Elternpaar soll Tochter entführt haben
Weil das Liebesleben ihrer Tochter nicht ihren religiösen Vorstellungen entsprach, soll ein Paar einen Plan geschmiedet haben.
DÜSSELDORF Einem Ehepaar aus Essen wird vorgeworfen, mit einer Entführung ihrer eigenen Tochter (24) einen Familienkonflikt auf brutale Weise auf die Spitze getrieben zu haben. Über eine entsprechende Anklage gegen den 49-jährigen Vater und die 48-jährige Mutter soll in der kommenden Woche eine Amtsrichterin in Düsseldorf verhandeln. Freiheitsberaubung, gefährliche Körperverletzung, Unfallflucht – so lauten die konkreten Vorwürfe gegen das Elternpaar.
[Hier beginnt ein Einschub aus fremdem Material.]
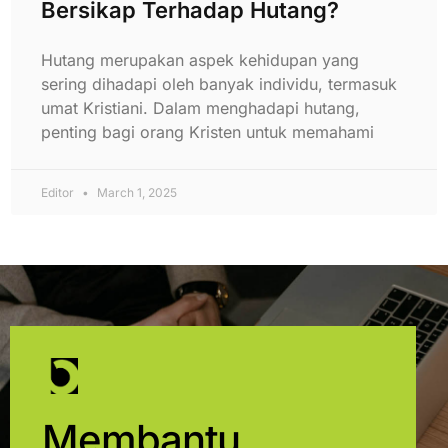
Bersikap Terhadap Hutang?
Hutang merupakan aspek kehidupan yang
sering dihadapi oleh banyak individu, termasuk
umat Kristiani. Dalam menghadapi hutang,
penting bagi orang Kristen untuk memahami
Editor
March 1, 2025
Membantu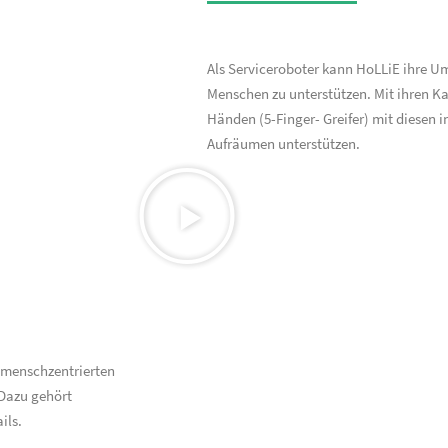
Als Serviceroboter kann HoLLiE ihre 
Menschen zu unterstützen. Mit ihren K
Händen (5-Finger- Greifer) mit diesen 
Aufräumen unterstützen.
 menschzentrierten
Dazu gehört
ils.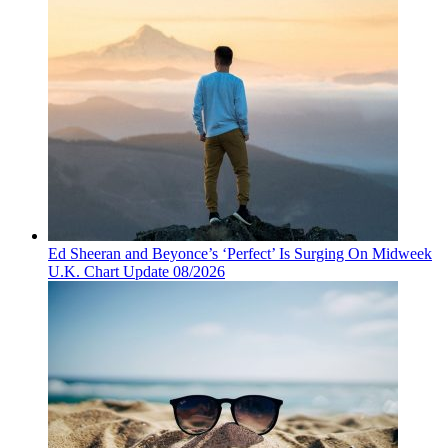
Ed Sheeran and Beyonce’s ‘Perfect’ Is Surging On Midweek
U.K. Chart Update 08/2026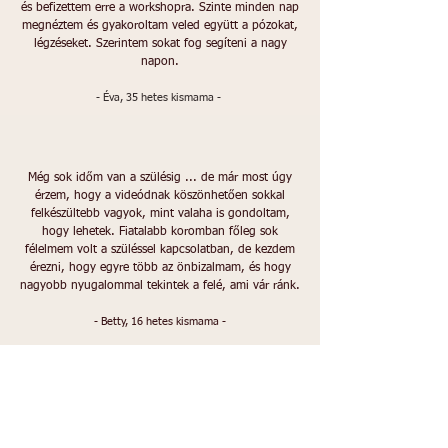
és befizettem erre a workshopra. Szinte minden nap
megnéztem és gyakoroltam veled együtt a pózokat,
légzéseket. Szerintem sokat fog segíteni a nagy
napon.
- Éva, 35 hetes kismama -
Még sok időm van a szülésig ... de már most úgy
érzem, hogy a videódnak köszönhetően sokkal
felkészültebb vagyok, mint valaha is gondoltam,
hogy lehetek. Fiatalabb koromban főleg sok
félelmem volt a szüléssel kapcsolatban, de kezdem
érezni, hogy egyre több az önbizalmam, és hogy
nagyobb nyugalommal tekintek a felé, ami vár ránk.
- Betty, 16 hetes kismama -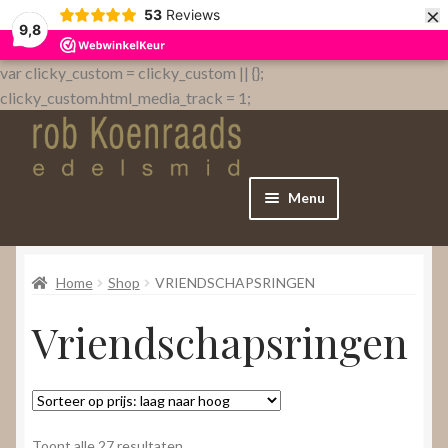
×
53
Reviews
9,8
var clicky_custom = clicky_custom || {};
clicky_custom.html_media_track = 1;
Menu
Home
Home
Shop
VRIENDSCHAPSRINGEN
WebShop
Vriendschapsringen
Over
Contact
Gesorteerd
Toont alle 27 resultaten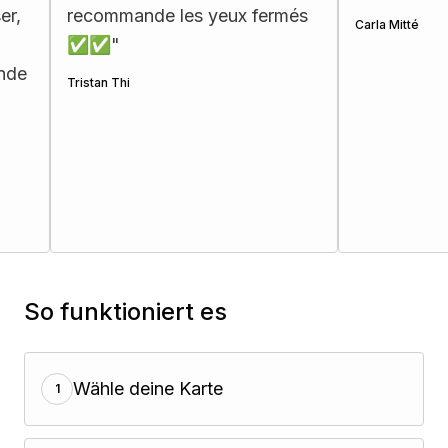
recommande les yeux fermés
Carla Mitté
✅✅
"
e
Tristan Thi
So funktioniert es
Wähle deine Karte
1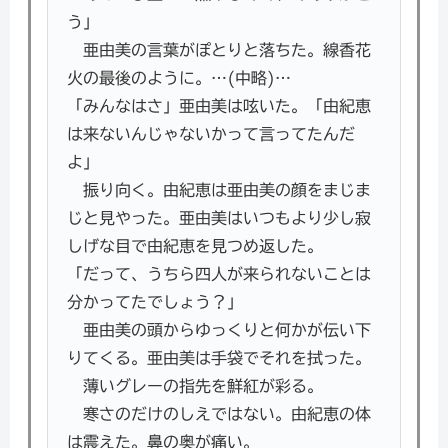
う」
亜由美の言葉がぽとりと落ちた。線香花
火の最後のように。…(中略)…
「みんなはさ」亜由美は呟いた。「由紀恵
は来ないんじゃないかって言ってたんだ
よ」
振り向く。由紀恵は亜由美の顔をまじま
じと見やった。亜由美はいつもより少し寂
しげな目で由紀恵を見つめ返した。
「だって、うちら四人が来られないことは
分かってたでしょう？」
亜由美の頭からゆっくりと何かが伝い下
りてくる。亜由美は手袋でそれを拭った。
薄いグレーの指先を鮮紅が彩る。
寒さのだけのしえではない。由紀恵の体
は震えた。鼻の奥が痛い。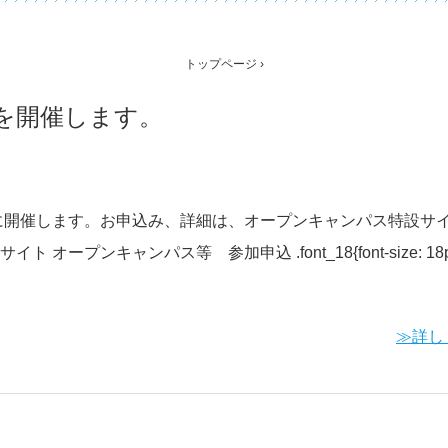
トップページ
›
スを開催します。
）に開催します。お申込み、詳細は、オープンキャンパス特設サ
プンキャンパス等 参加申込 .font_18{font-size: 18px;
≫詳し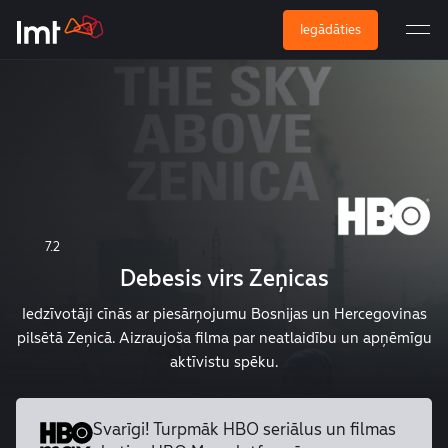
Iegādāties
7.2
Debesis virs Zeņicas
Iedzīvotāji cīnās ar piesārņojumu Bosnijas un Hercegovinas
pilsētā Zeņicā. Aizraujoša filma par neatlaidību un apņēmīgu
aktīvistu spēku.
Svarīgi! Turpmāk HBO seriālus un
filmas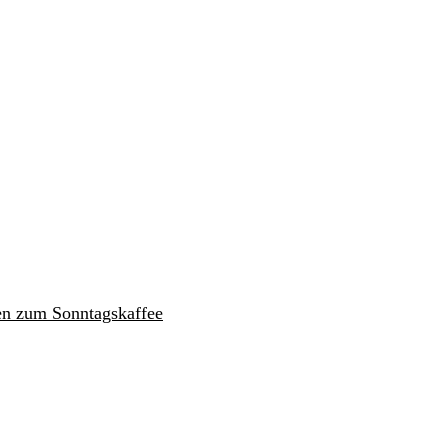
en zum Sonntagskaffee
Laut der Anklage hatten Vater und Mutter der 24-Jährigen kurz vorher erfahren, dass ihre Tochter eine Beziehung zu einem Mann begonnen habe. Das soll angeblich den religiösen Vorstellungen der Eltern widersprochen haben, sodass es darüber wiederholt zum Streit in der Familie gekommen sei. In einer Mischung aus Wut auf die widerspenstige Tochter und großer Sorge um ihr Kind, das von ihnen laut Anklage als labil und leicht beeinflussbar eingeschätzt wurde, sollen die Eltern daher eine gewaltsame Aktion gegen die 24-Jährige sorgfältig geplant haben. So habe die Mutter ihre Tochter für eine angebliche Aussprache am 9. Mai 2022 zu einem Düsseldorfer Hotel bestellt. Der Vater habe sich im Kofferraum des Autos versteckt.
Doch kaum habe die Tochter auf dem Beifahrersitz im Wagen gesessen, soll er hervorgesprungen sein – und gemeinsam hätten die Eltern ihre Tochter dann zu entführen versucht. Die Mutter habe die 24-Jährige festgehalten, der Vater habe ihr mehrfach und wuchtig ins Gesicht geschlagen, heißt es in der Anklage.
Als immer mehr Passanten durch verzweifelten Hilfeschreie der Tochter
auf die Auseinandersetzung aufmerksam wurden und versuchten, der jungen Frau zu helfen, soll die Mutter das Auto schließlich von innen verriegelt haben und mit quietschenden Reifen zu einer waghalsigen Fahrt durch die Düsseldorfer City mit teils bis zu 100 km/h gestartet sein. Eine Zeugin, die nur rund einen halben Meter vor dem Wagen stand, musste demnach schnell zur Seite gehen, um nicht angefahren zu werden.
Die folgenden Szenen schildert die Anklage geradezu dramatisch: So soll einer der Augenzeugen des vorangegangenen Streits der Familie mit seinem Wagen gefolgt sein. Als die Angeklagten kurz stoppten, habe er hinter deren Fahrzeug angehalten und die Tochter zu befreien versucht. Im Rückwärtsgang habe die Mutter daraufhin einen erneuten Fluchtversuch gestartet, habe dabei das Auto des Zeugen gerammt und sei vom Unfallort geflüchtet, so die Anklage weiter. Die Tochter musste wegen ihrer Verletzungen, aber auch wegen eines massiven Schockzustands später ärztlich betreut werden. Der Prozess gegen die Eltern startet am 24. April.